# SAI brush question?



## SeventhStrain (Feb 4, 2011)

Can I put photoshop brushes in sai?


----------



## Volkodav (Feb 4, 2011)

Oooh I'm not sure about that, I've never tried it. Sorry  
I don't think so... unless they have the same textures.. maybe if you dragged the textures over?


----------



## Arshes Nei (Feb 4, 2011)

No you can't They're different brush technologies.

Photoshop uses an abr file if I remember correctly. Sai Paint does not use this.
I do know that Gimp is able to read ABR files. 
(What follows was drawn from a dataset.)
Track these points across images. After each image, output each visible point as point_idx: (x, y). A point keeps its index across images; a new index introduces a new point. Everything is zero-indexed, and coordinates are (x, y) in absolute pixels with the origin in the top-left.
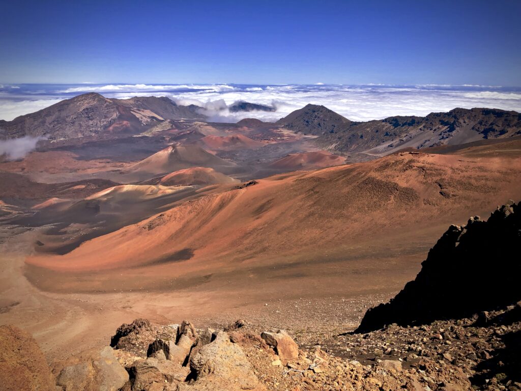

This is more of an art question than computer even if it is software.


----------



## Ratte (Feb 4, 2011)

PS uses .abr and SAI uses .ini

Not compatible.  That said, you can still download many different brushes that are custom-made.


----------



## SeventhStrain (Feb 5, 2011)

Where???


----------



## SeventhStrain (Feb 5, 2011)

WHERE CAN I DOWNLOAD A LOTTA SAI BRUSHES?!!!?!?!


----------



## Zydala (Feb 5, 2011)

what kind are you looking for, specifically?

http://fav.me/d2ccj76
http://fav.me/d2p5io1
http://beroleagle.deviantart.com/ar...hes-96742060?q=boost:popular sai brushes&qo=0

those are the better ones I could find on DA. You make most brushes by messing around with brush options yourself; the ones I'm posting are just other people's settings.


----------



## Arshes Nei (Feb 5, 2011)

SeventhStrain said:


> WHERE CAN I DOWNLOAD A LOTTA SAI BRUSHES?!!!?!?!


 
http://cghub.com/scripts/view/128/

http://www.furaffinity.net/view/2118121/

http://www.furaffinity.net/view/2111687/


----------



## OxfordTweed (Feb 14, 2011)

Zydala said:


> what kind are you looking for, specifically?
> 
> http://fav.me/d2ccj76
> http://fav.me/d2p5io1
> ...


 
Oh, I LOVE that Mechanical Pencil brush. I've created a smudgy eraser to go with it, and now SAI is the best thing ever for sketching,


----------